THE Modi Government delayed and suppressed the data from the National Crime Records Bureau for a whole year. Finally, it has released 2017 data in 2019. The NCRB had pleaded earlier that the delay was in part due to the need to collect and organise the data under certain new sub-heads including lynchings and khap-ordered killings. But the data collected by NCRB under the sub-heads mob lynching, murder by influential people and killing ordered by khap panchayat have not been published!

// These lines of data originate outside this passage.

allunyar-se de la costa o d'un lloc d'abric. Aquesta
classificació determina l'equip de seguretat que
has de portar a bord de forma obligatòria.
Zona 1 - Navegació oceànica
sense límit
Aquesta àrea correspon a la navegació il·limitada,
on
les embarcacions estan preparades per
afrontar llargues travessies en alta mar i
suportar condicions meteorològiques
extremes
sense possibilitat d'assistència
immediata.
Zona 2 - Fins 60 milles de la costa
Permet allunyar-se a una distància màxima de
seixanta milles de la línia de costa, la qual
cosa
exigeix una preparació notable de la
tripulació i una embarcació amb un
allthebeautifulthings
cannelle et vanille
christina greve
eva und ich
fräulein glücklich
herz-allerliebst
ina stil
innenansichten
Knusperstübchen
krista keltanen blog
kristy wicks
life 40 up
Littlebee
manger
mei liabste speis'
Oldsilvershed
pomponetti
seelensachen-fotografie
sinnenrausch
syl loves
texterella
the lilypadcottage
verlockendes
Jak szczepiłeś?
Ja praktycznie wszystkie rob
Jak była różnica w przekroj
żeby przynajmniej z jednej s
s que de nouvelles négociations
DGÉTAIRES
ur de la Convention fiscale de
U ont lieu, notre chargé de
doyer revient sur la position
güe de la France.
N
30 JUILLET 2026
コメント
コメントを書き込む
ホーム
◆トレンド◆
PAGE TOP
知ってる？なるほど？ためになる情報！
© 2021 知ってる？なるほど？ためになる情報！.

It is significant that recently, RSS chief Mohan Bhagwat declared that ‘lynchings’ are a Western construct and should not be used ‘defame’ India. To be clear, he did not say that Indians ought not to lynch: he merely sought to brand those expressing outrage at the lynchings as “anti-nationals” out to “defame” India.
While the NCRB has suppressed data relating to lynchings, it has created a new category – of “anti-national crimes”! The NCRB data also shows evidence of the use of the ‘sedition’ law to persecute dissenting voices. The total number of sedition cases increased from 35 in 2016 to 51 in 2017, where 228 persons were arrested by the police, as compared to 48 in 2016. Assam, which reported no case of sedition in 2016, registered 19 cases in 2017 Assam recorded the highest number of sedition cases followed by Haryana, Himachal Pradesh, Odisha and Tamil Nadu.

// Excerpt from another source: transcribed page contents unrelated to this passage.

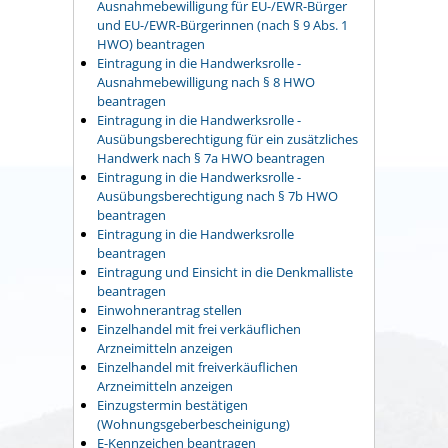
Ausnahmebewilligung für EU-/EWR-Bürger
und EU-/EWR-Bürgerinnen (nach § 9 Abs. 1
HWO) beantragen
Eintragung in die Handwerksrolle -
Ausnahmebewilligung nach § 8 HWO
beantragen
Eintragung in die Handwerksrolle -
Ausübungsberechtigung für ein zusätzliches
Handwerk nach § 7a HWO beantragen
Eintragung in die Handwerksrolle -
Ausübungsberechtigung nach § 7b HWO
beantragen
Eintragung in die Handwerksrolle
beantragen
Eintragung und Einsicht in die Denkmalliste
beantragen
Einwohnerantrag stellen
Einzelhandel mit frei verkäuflichen
Arzneimitteln anzeigen
Einzelhandel mit freiverkäuflichen
Arzneimitteln anzeigen
Einzugstermin bestätigen
(Wohnungsgeberbescheinigung)
E-Kennzeichen beantragen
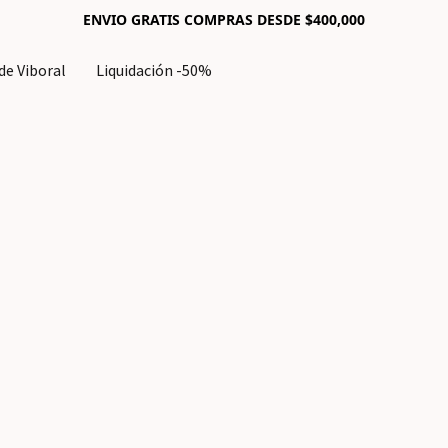
ENVIO GRATIS COMPRAS DESDE $400,000
e Viboral
Liquidación -50%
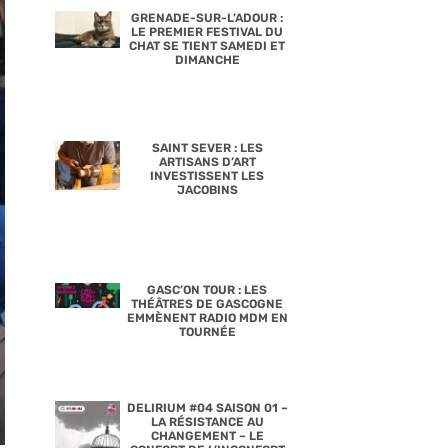
GRENADE-SUR-L’ADOUR :
LE PREMIER FESTIVAL DU
CHAT SE TIENT SAMEDI ET
DIMANCHE
SAINT SEVER : LES
ARTISANS D’ART
INVESTISSENT LES
JACOBINS
GASC’ON TOUR : LES
THÉÂTRES DE GASCOGNE
EMMÈNENT RADIO MDM EN
TOURNÉE
DELIRIUM #04 SAISON 01 –
LA RÉSISTANCE AU
CHANGEMENT – LE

In the same vein as Bhagwat, India’s Home Minister Amit Shah recently declared that “Western” standards of human rights cannot be “blindly” applied to India, since “There is no bigger violation of human rights than those affected by militants in Kashmir or Naxals.” What did Shah mean, exactly? International human rights norms have always held militants and non-state actors accountable, and have defined every attack on non-combatants and civilians as a violation of human rights. What Shah means is that since militants violate human rights, it would be “anti-Indian” to hold Indian law-enforcement forces and armed personnel accountable for custodial killings in conflict areas. In other words, what he implies is that it is anti-Indian to demand respect for human rights from forced engaged in conflicts with “Maoists” and “Kashmiri militants.”
Remember, Shah himself is the first Home Minister of India who has been accused in cases of custodial killing of three persons, and also of illegal spying on a woman. For the National Human Rights Commission (NHRC) to have invited Shah to address it, is a tragic irony.
Meanwhile, the Jammu and Kashmir administration – which is directly controlled by Home Minister Amit Shah – has wound up seven commissions including the Jammu and Kashmir State Human Rights Commission (SHRC), State Commission for Protection of Women and Child Rights (SCPWCR), and State Commission for Persons with Disabilities (SCPwD).